Band crisis! (Not of that sort, of the sort you might think, the musical differences type. Even though we have musical differences, those differences being the fact that we differ from music, that is not to which I allude. Don’t you just hate those long statements, with many a comma in them, in that you have to try and work out the sense of what I write? Although those who have been with me on this weblog journey since Nam, no, DeathStar, no, ‘99, will know I have never made sense. Or it has, to some, at varying times, in varying ways, with obscure and hidden, obtuse and layered, meanings. With lots of use of commas.)

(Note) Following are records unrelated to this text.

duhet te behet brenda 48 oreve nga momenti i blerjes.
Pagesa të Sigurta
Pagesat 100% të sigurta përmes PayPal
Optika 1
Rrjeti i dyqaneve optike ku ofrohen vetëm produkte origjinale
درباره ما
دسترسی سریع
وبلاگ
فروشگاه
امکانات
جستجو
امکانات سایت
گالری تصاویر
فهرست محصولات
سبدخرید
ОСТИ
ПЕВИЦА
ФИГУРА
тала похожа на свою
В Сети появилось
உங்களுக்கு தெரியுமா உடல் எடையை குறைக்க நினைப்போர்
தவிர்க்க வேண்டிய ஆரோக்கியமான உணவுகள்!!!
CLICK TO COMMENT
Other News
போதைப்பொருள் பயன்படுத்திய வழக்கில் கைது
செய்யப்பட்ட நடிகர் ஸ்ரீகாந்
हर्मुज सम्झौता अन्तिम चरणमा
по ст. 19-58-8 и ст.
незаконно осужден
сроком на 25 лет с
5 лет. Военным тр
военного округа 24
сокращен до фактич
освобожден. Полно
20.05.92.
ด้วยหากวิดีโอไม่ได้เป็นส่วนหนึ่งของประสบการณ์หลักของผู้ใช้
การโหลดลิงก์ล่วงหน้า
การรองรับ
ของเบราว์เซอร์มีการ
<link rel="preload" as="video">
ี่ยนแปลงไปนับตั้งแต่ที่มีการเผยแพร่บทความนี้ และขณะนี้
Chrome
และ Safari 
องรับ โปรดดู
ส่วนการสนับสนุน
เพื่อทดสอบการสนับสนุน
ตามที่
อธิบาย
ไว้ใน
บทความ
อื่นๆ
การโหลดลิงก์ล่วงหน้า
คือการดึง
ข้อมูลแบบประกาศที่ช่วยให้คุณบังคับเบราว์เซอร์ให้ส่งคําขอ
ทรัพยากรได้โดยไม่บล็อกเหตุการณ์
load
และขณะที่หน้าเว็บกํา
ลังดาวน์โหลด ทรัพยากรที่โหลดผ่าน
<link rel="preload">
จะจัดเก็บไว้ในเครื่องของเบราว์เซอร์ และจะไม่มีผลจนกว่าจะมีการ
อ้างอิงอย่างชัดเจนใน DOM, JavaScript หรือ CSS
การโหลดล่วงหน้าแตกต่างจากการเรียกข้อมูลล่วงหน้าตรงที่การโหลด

No, the crisis is one of colour. As our diminutive Scotchlass singer (ha! it is great to not be the one who stands in the hole during band practice) has a shade of hair that clashes with one of the gee-tarists’ choice of hair pigmentation. In case that isn’t clear, it is my hair hers clashes with. Not the other way round, mind, even though the people would be reversed, the clashing wouldn’t.
Oh, and we rock. Hard. Seriously. And as we rock so hard, this gets around. And. And. And. And someone has covered one of our songs. Just how cool is that? Just how chuffed do I feel about that? Rather a lot. It also depresses me, in that it was done better than we did it. But not for long, as our talent knows no beginning. Even so. We have been covered. That rules.
I didn’t think it was a food weblog, rather a weblog about someone who smokes and salts (food, likely) and is always an entertaining read. Yes, yes, I still must knock up that way and buy some wares, then do a review on this here little corner of my internets. For it is, obviolusly, my internets. Go say hello, and if you are lucky enough to live inside the cultural zone, pay him a visit.
An update on The Arcade Fire’s new record then. It is very, very average. Imagine Prefab Sprout having a threeway with Bruce Springsteen and Pulp. And imagine it down badly, with no satin sheets. Imagine that, then make that dull, except for various sparks of interest, which turn out to be the Boss’ reknowned static electricity generating fingers. Still, the organs are ace.